* Work item
Every line below that has "Table" in it should be copied.

::: Given data :::

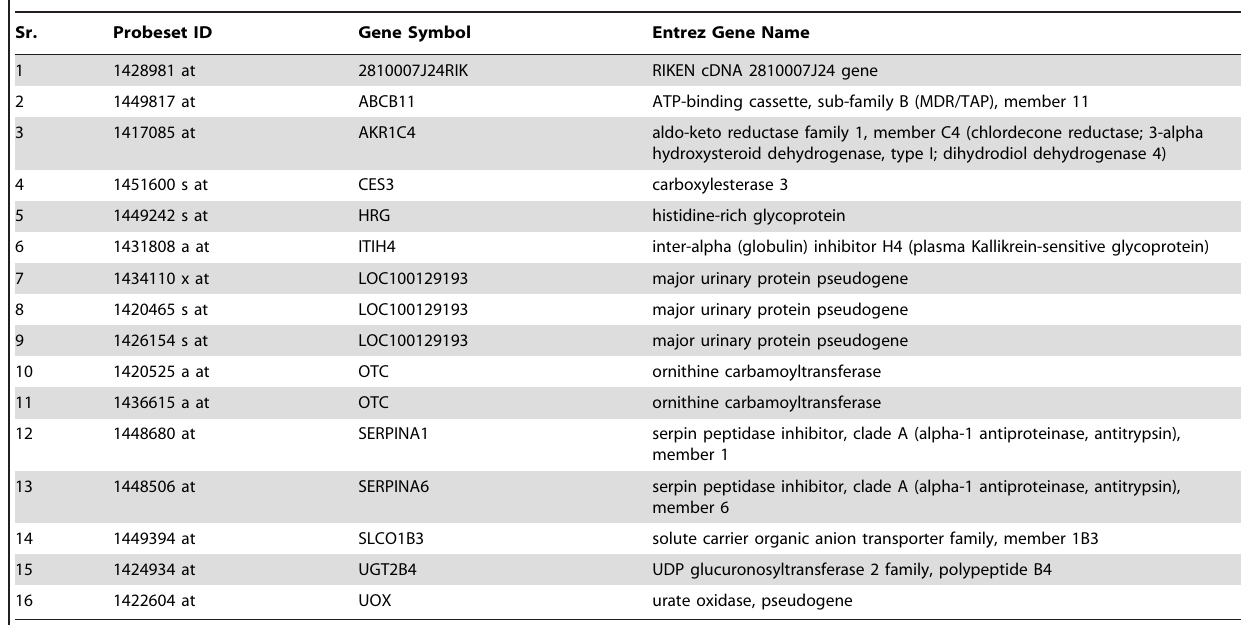
Table 16. Liver 1 liver 4 cluster 3.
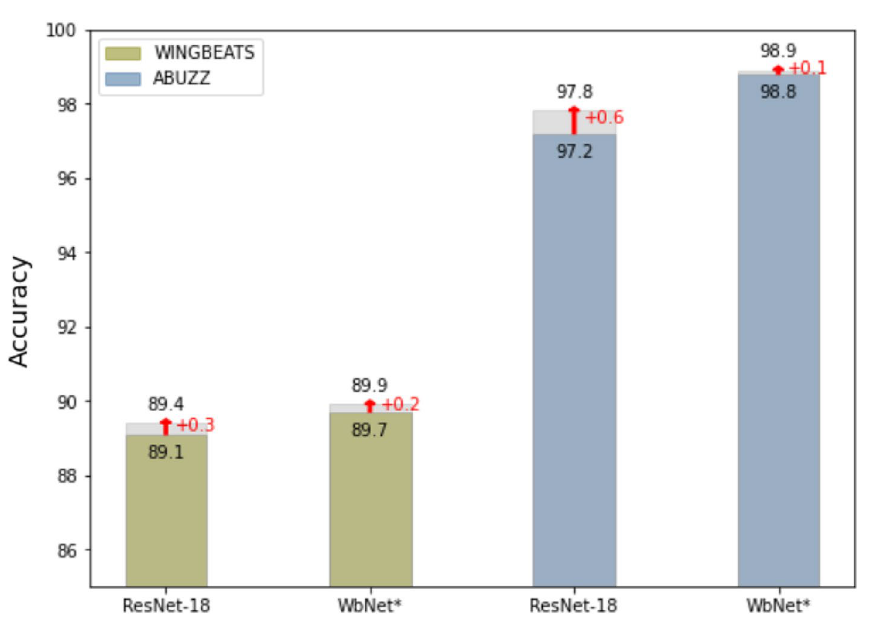
Figure 3. Data augmentation on ResNet-18 and WbNet model, percentage increased shown in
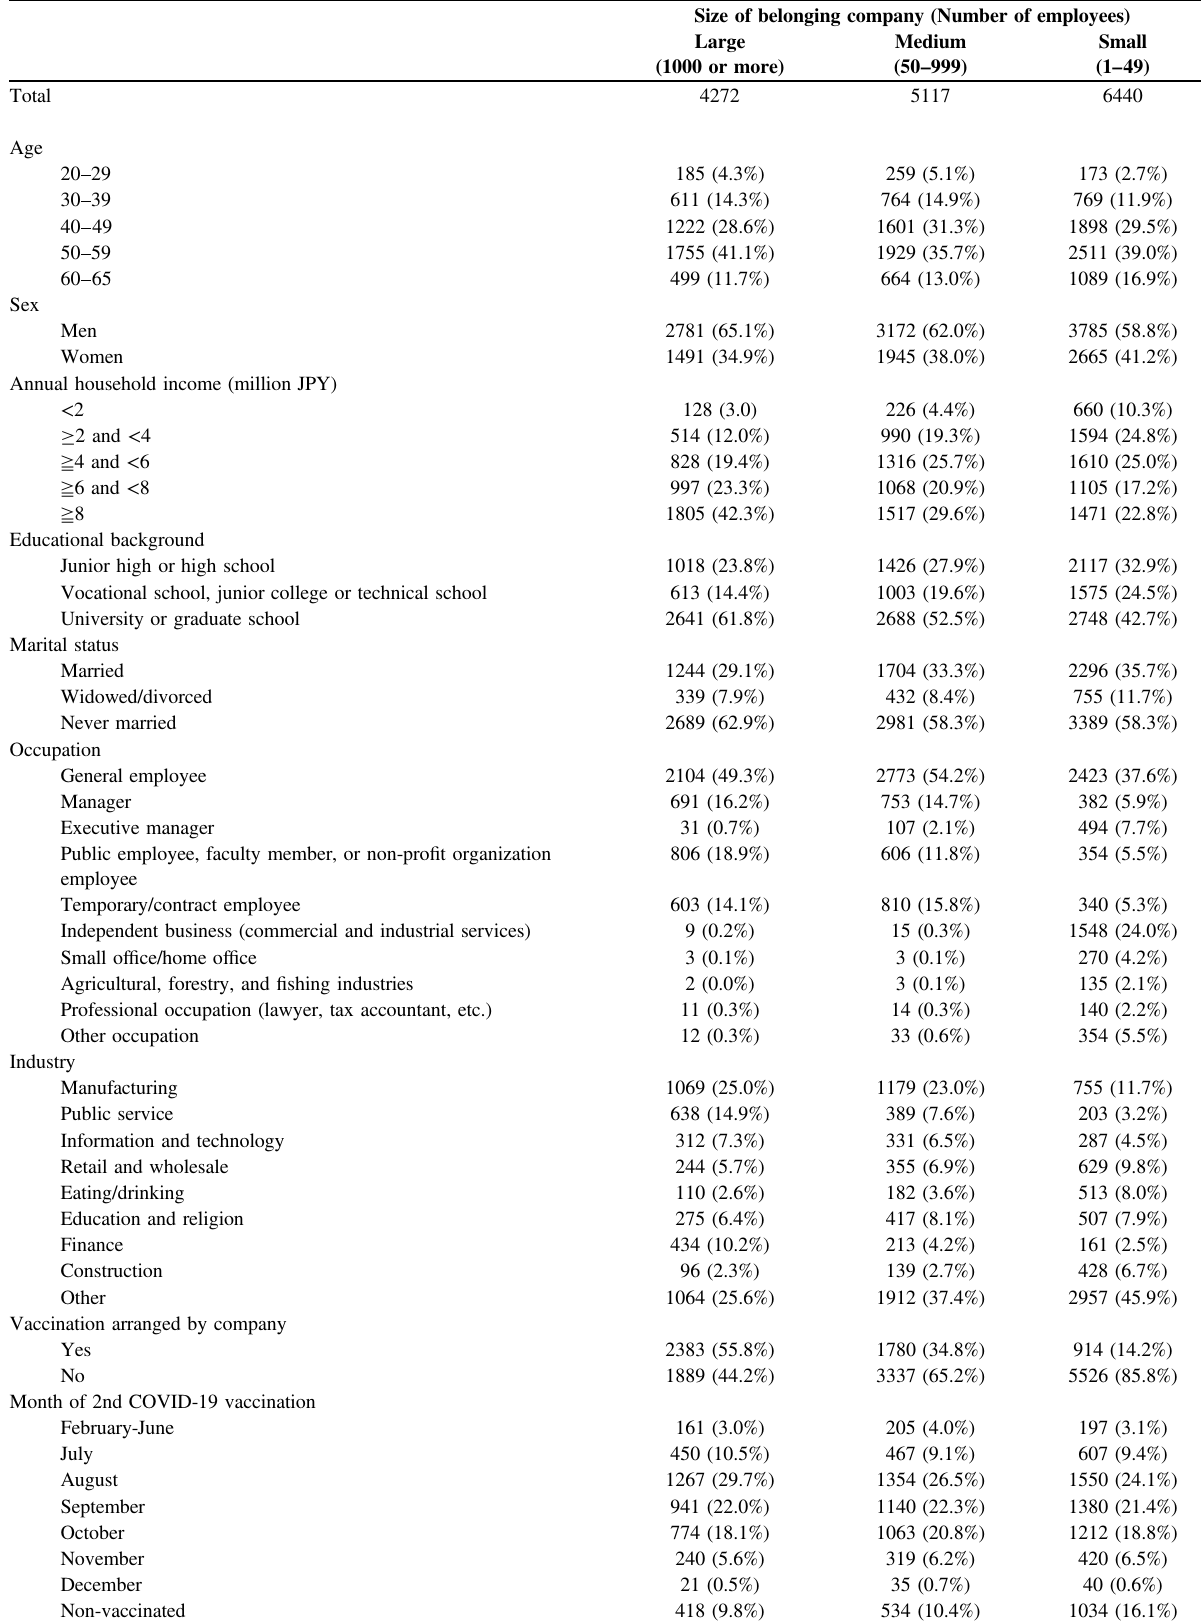
Table 1 Participant characteristics according to company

:::

* Answer to the exercise
Table 16. Liver 1 liver 4 cluster 3.
Table 1 Participant characteristics according to company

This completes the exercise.